**READING TEXT**
########
Alternatively, the carrier is prepared by cogelling a mixture of a
zirconium salt and a sol of an oxide other than zirconium oxide by
conventional methods of preparing metal supported catalyst
compositions. Other techniques for incorporating an oxide or
hydroxide of zirconium on an oxide other than zirconium oxide such
as dry-mixing, co-precipitation, impregnation and ion-exchange are
also suitably employed. In preferred embodiments zirconium oxide
(ZrO.sub.2) is precipitated onto silica to form a mixture of those
oxides.
[0022] These oxides can essentially be amorphous like a silica gel
or can be comprised of an orderly structure of mesopores, such as,
for example, of types including MCM-41, MCM-48, SBA-15, among
others or a crystalline structure, like a zeolite.
[0023] The platinum group metal, silver or gold used in the
invention may be deposited by various ways known in the art. For
example, the metal can be deposited by dipping the carrier to a
solution of halides of the metal followed by reduction. In more
specific embodiments, the reduction is carried out in the presence
of a reducing agent, preferably gaseous hydrogen at high
temperature.
[0024] The catalyst according to the invention has a large specific
surface area determined by the BET method, generally greater than
20 m.sup.2/g, preferably greater than 100 m.sup.2/g. Moreover, the
catalyst can essentially have an amorphous structure. In particular
the zirconium oxide and/or the oxide other than zirconium oxide can
have an amorphous structure. Preferably, the zirconium oxide and
the oxide other than zirconium oxide can have an amorphous
structure.
[0025] In the second aspect of this invention, the invention is
also directed to the use of the catalyst according to the invention
in production of hydrogen peroxide by direct synthesis. In the
process of the invention, hydrogen and oxygen (as purified oxygen
or air) are reacted continuously over a catalyst in the presence of
a liquid solvent in a reactor to generate a liquid solution of
hydrogen peroxide. The catalyst is then used for the direct
synthesis of hydrogen peroxide in a three phase's system: the
catalyst (solid) is put in a solvent (alcohol or water) and the
gases (H.sub.2, O.sub.2 and an inert gas) are bubbled in the
suspension in presence of stabilizing additives (halides and/or
inorganic acid). In other embodiments, the catalyst of the
invention may be also used for the synthesis of hydrogen peroxide
by the anthraquinone process.
########
**WHAT IS NEEDED**
Do these statements agree with the catalyst text above? Answer yes or no for each and quote the words from the text that decide it.
1. The catalyst's specific surface area is preferably greater than 100 m²/g.
2. The preferred reducing agent for depositing the metal is gaseous nitrogen.
3. In the three-phase system, the solvent is alcohol or water.
########
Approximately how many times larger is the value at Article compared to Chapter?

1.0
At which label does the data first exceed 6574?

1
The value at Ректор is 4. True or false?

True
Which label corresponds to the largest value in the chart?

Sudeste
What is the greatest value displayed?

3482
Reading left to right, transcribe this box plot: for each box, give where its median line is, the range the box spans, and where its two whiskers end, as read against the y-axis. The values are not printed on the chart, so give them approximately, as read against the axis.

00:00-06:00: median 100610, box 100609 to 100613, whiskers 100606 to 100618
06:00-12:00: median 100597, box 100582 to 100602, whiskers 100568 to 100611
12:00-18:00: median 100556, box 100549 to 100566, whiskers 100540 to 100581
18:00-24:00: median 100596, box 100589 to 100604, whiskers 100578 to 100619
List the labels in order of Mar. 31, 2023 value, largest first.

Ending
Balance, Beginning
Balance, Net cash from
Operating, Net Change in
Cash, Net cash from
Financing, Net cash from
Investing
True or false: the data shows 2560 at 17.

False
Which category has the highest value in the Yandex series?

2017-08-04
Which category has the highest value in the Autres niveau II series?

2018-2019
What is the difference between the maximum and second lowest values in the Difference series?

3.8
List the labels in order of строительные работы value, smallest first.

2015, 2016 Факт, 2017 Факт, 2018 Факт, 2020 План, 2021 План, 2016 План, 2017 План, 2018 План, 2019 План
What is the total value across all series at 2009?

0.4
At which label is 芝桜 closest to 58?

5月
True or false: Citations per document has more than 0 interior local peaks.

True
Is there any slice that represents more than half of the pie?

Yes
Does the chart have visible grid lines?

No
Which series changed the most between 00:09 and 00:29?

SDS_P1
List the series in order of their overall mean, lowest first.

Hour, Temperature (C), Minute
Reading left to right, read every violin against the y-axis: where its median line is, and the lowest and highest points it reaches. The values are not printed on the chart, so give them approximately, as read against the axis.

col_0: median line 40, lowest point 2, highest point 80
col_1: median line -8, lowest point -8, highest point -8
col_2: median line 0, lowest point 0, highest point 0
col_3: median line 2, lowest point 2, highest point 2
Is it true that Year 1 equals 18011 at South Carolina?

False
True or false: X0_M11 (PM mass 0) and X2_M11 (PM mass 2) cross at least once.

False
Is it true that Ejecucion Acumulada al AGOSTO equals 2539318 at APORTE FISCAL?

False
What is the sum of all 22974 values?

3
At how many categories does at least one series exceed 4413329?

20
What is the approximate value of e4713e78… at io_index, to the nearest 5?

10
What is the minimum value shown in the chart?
########
**REPLY**
1. Yes: "preferably greater than 100 m.sup.2/g"
2. No: "preferably gaseous hydrogen at high temperature"
3. Yes: "the catalyst (solid) is put in a solvent (alcohol or water)"